[Work to be completed]: From the records below, take each line where the string "lines" shows up and copy it.

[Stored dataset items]
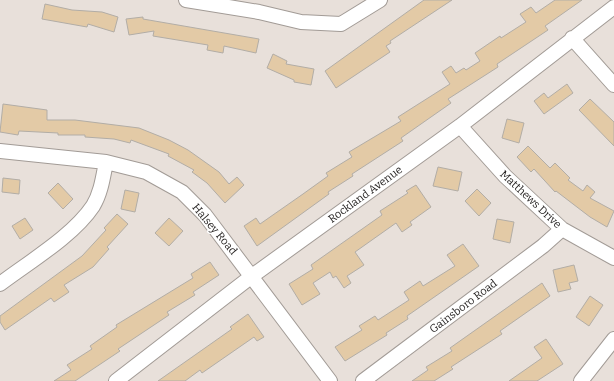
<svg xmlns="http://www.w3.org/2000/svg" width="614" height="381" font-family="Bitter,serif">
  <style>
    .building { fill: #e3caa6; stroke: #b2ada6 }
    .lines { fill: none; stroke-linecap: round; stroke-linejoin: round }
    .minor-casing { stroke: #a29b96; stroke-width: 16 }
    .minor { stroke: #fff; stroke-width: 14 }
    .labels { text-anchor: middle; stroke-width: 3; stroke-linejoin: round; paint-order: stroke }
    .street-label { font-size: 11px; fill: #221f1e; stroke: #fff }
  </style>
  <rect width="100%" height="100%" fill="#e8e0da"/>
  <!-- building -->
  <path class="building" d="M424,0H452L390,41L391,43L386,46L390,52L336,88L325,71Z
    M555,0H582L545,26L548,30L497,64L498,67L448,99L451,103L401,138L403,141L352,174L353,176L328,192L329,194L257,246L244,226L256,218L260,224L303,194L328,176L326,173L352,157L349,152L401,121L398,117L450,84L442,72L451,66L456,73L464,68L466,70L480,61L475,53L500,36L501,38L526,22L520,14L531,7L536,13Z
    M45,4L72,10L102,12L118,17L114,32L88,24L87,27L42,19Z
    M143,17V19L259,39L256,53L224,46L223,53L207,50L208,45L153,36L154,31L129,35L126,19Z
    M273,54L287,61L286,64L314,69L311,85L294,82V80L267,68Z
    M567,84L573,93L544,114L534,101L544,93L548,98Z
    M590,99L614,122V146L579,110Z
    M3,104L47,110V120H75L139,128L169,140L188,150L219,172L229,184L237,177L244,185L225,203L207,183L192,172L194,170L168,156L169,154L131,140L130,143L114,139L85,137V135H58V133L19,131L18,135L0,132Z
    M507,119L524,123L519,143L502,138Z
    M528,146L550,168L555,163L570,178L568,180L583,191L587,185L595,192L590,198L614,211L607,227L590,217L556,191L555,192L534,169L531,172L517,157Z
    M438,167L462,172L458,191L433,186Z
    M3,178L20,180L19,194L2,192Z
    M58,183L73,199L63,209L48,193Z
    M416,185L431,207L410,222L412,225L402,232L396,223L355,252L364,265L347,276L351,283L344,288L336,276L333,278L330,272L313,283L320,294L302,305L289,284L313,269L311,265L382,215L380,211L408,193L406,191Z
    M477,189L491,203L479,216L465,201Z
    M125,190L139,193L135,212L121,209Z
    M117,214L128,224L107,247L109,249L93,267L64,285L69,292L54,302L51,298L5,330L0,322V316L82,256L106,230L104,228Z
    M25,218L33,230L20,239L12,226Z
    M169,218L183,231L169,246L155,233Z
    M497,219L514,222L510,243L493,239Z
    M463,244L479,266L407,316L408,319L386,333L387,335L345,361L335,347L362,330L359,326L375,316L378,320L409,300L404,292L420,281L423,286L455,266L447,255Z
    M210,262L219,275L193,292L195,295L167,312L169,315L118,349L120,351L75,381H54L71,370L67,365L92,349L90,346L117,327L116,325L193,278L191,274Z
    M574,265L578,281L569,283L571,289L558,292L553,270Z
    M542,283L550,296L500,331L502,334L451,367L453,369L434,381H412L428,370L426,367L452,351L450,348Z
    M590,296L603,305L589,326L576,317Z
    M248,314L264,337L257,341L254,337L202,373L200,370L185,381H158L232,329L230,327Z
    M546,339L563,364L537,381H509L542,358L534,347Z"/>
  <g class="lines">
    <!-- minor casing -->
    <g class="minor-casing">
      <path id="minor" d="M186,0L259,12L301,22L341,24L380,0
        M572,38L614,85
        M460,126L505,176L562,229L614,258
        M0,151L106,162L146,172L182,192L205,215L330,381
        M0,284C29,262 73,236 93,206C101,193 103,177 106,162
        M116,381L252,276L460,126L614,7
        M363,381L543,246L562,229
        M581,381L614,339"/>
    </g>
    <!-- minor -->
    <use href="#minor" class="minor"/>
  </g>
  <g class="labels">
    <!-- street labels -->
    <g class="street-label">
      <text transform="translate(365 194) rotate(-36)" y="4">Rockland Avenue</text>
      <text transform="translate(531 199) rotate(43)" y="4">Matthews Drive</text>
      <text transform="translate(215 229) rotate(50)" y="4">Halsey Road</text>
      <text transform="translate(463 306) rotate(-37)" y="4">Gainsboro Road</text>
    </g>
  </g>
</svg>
---
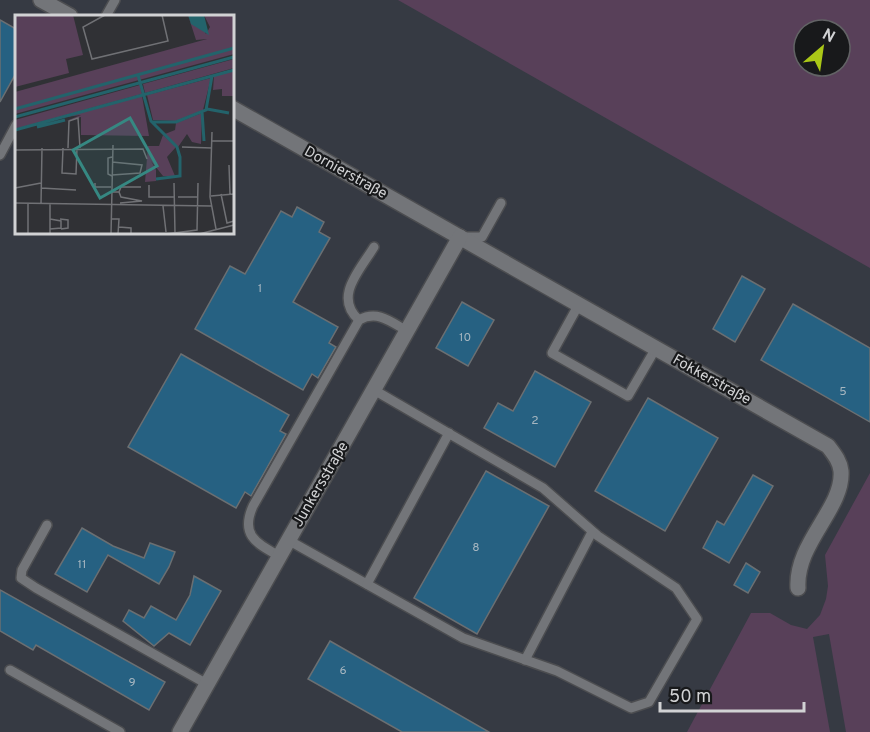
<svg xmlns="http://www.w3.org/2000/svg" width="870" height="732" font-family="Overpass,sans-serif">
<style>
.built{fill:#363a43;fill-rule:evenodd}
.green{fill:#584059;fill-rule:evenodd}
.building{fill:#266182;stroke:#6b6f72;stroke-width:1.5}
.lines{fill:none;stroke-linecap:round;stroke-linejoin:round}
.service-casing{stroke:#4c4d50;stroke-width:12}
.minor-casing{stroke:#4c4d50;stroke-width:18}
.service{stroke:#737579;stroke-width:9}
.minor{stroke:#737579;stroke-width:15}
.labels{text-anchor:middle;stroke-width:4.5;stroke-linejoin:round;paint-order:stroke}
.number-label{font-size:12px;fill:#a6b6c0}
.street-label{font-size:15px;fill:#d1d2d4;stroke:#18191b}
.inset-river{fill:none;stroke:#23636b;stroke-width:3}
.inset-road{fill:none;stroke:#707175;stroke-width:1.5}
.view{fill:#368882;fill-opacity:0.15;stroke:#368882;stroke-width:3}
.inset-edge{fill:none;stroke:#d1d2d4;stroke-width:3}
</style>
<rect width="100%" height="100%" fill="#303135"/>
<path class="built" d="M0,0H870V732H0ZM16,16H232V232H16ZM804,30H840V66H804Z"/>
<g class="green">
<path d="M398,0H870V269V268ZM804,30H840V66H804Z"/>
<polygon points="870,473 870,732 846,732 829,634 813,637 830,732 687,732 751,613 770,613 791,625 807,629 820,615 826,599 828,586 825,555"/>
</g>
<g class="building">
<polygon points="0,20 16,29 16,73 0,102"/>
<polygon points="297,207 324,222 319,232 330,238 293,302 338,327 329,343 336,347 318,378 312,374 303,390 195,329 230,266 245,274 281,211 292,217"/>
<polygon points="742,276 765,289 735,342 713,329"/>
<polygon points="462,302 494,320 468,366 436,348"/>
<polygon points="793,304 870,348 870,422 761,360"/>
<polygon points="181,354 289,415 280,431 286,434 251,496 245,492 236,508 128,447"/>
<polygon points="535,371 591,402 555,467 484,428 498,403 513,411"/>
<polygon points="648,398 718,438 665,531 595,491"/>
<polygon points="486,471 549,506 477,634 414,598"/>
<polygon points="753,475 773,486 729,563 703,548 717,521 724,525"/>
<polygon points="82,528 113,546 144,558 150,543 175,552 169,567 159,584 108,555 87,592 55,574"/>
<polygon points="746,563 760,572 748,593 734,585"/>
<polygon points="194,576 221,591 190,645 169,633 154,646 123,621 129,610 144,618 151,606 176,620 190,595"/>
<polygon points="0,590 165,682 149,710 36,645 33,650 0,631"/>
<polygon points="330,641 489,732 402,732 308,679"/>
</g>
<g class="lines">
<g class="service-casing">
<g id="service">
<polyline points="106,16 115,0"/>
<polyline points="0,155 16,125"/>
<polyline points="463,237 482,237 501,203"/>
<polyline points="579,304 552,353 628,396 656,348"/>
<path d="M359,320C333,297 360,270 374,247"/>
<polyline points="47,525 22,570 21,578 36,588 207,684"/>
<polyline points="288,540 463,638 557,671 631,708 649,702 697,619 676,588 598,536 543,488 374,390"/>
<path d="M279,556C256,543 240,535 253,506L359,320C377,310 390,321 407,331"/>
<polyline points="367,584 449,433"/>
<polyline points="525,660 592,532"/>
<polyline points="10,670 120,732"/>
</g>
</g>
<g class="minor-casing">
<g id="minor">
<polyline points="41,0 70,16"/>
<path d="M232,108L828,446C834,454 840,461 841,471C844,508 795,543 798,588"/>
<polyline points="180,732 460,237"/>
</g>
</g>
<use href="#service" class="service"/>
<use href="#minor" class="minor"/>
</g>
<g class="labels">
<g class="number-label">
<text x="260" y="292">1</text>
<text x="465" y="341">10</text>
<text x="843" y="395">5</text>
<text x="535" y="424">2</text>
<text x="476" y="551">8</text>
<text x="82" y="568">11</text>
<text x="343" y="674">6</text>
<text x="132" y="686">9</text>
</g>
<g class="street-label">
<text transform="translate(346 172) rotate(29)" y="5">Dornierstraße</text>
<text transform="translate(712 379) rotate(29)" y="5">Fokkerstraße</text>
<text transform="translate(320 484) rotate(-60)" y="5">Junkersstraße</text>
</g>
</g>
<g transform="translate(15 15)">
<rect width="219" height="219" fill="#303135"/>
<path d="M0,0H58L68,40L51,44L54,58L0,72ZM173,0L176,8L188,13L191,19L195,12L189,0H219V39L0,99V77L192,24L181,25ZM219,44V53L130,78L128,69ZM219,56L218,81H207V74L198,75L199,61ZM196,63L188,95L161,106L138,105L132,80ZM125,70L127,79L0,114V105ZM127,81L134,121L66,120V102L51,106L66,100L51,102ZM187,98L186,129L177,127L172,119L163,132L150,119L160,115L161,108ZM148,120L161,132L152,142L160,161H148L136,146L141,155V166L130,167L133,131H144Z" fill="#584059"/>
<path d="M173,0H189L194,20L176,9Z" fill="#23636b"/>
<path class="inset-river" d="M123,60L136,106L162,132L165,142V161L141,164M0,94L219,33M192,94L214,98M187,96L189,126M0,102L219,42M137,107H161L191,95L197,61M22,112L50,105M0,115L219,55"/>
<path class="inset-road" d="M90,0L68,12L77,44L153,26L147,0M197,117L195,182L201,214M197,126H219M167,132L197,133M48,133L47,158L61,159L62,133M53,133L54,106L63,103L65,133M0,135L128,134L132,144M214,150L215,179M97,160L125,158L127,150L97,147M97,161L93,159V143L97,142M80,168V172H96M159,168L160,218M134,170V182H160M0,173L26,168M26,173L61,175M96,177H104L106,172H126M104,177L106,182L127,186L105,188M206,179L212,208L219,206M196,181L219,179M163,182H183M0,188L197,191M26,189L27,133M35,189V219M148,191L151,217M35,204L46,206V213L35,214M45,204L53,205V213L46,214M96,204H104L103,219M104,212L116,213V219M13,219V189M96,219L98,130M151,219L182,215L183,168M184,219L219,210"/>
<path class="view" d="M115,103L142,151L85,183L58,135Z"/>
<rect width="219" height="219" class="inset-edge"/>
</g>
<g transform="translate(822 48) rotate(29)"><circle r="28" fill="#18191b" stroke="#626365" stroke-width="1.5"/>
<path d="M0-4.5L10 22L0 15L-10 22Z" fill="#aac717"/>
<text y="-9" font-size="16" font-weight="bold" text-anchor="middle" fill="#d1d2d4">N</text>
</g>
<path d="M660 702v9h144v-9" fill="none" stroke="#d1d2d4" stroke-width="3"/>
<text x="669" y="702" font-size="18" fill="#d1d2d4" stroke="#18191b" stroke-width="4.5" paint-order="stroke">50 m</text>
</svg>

[Answer to this exercise]:
    .lines { fill: none; stroke-linecap: round; stroke-linejoin: round }
  <g class="lines">
.lines{fill:none;stroke-linecap:round;stroke-linejoin:round}
<g class="lines">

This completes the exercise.